**Problem details:** Looking at each line of the data below, tally those that contain the word "prices" and give only the total.

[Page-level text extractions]
■ ■ ■ ■
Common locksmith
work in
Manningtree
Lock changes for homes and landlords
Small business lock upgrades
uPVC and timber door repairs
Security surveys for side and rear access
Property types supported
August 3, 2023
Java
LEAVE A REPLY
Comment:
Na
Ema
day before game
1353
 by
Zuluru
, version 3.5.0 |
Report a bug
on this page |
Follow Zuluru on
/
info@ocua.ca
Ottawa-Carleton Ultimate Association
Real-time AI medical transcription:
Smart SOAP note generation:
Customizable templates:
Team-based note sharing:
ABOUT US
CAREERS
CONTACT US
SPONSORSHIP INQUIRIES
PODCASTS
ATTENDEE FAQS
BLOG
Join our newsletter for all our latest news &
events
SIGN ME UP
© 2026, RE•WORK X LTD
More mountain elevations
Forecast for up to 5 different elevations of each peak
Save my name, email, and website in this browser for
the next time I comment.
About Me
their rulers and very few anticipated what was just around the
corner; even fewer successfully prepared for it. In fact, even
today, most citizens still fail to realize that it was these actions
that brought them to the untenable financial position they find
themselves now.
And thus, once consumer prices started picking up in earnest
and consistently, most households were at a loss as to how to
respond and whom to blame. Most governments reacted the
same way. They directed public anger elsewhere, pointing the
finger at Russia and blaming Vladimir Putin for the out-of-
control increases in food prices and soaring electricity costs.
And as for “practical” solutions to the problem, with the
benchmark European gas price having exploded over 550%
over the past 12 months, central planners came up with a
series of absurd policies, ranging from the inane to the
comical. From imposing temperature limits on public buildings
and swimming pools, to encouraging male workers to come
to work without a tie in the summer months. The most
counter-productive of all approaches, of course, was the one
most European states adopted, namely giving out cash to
■ ■ ■ ■
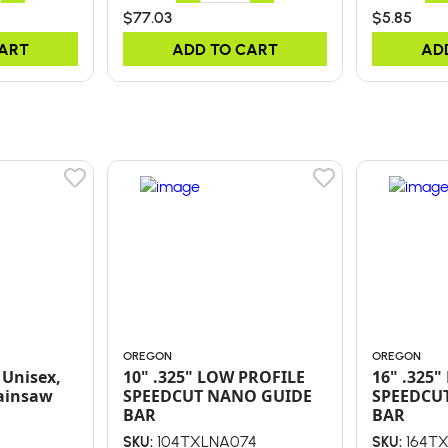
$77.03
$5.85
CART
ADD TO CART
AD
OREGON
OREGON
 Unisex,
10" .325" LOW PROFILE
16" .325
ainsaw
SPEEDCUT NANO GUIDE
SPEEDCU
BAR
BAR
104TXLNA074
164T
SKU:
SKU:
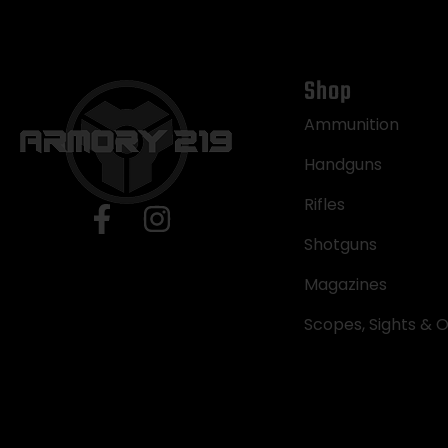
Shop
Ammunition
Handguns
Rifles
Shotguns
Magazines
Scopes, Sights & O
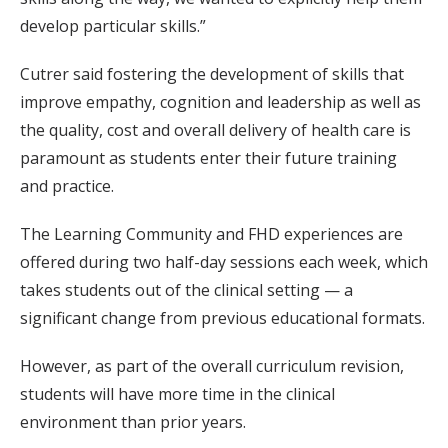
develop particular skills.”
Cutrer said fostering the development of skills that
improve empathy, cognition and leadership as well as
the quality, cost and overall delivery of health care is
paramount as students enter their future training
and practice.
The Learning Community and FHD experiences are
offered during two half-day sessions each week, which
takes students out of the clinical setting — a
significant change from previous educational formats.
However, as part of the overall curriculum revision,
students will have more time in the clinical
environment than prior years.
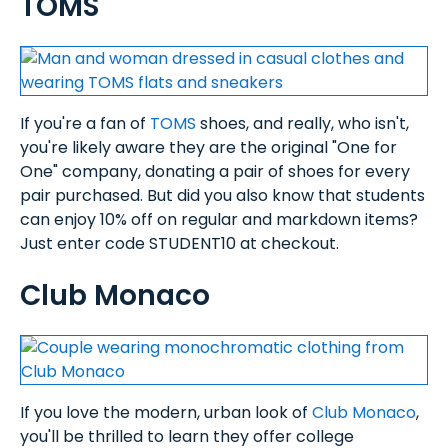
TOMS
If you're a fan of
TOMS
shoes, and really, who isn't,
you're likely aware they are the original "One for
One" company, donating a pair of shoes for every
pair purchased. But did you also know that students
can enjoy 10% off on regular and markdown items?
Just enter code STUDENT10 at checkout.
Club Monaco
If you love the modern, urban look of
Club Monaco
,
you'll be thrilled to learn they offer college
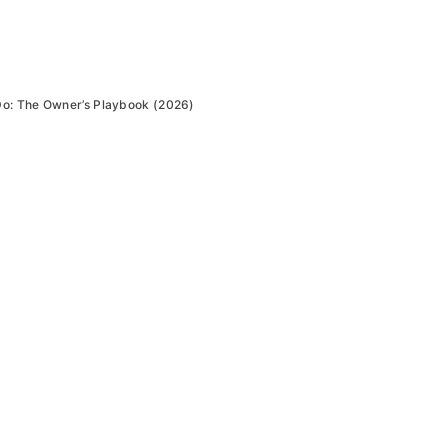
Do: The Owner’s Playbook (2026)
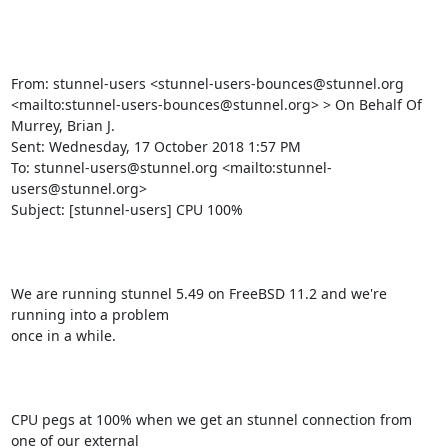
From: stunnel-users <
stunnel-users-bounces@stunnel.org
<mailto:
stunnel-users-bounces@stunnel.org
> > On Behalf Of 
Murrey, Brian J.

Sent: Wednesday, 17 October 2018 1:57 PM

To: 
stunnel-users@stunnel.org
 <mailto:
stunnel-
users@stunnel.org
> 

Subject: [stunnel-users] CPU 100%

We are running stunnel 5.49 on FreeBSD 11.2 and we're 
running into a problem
■ ■ ■ ■
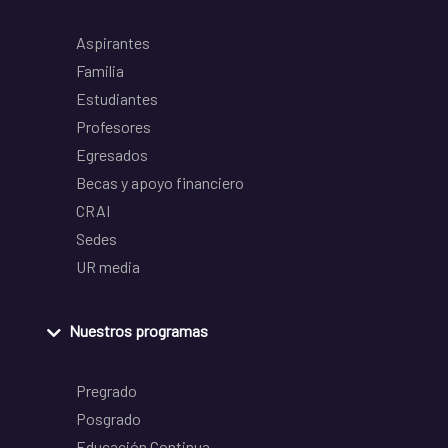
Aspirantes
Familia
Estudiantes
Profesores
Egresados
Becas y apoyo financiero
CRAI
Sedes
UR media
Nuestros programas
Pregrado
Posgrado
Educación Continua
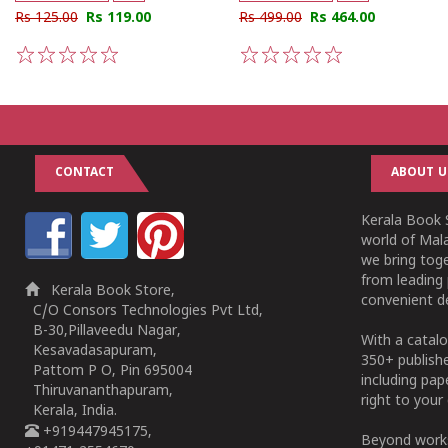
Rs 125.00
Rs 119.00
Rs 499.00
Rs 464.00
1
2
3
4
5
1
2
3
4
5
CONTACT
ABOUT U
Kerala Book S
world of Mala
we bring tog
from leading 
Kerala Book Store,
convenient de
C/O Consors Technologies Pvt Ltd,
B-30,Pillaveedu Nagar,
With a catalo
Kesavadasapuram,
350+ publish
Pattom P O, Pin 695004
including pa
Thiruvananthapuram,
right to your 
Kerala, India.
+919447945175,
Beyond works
■ ■ ■ ■
**Response area:** 2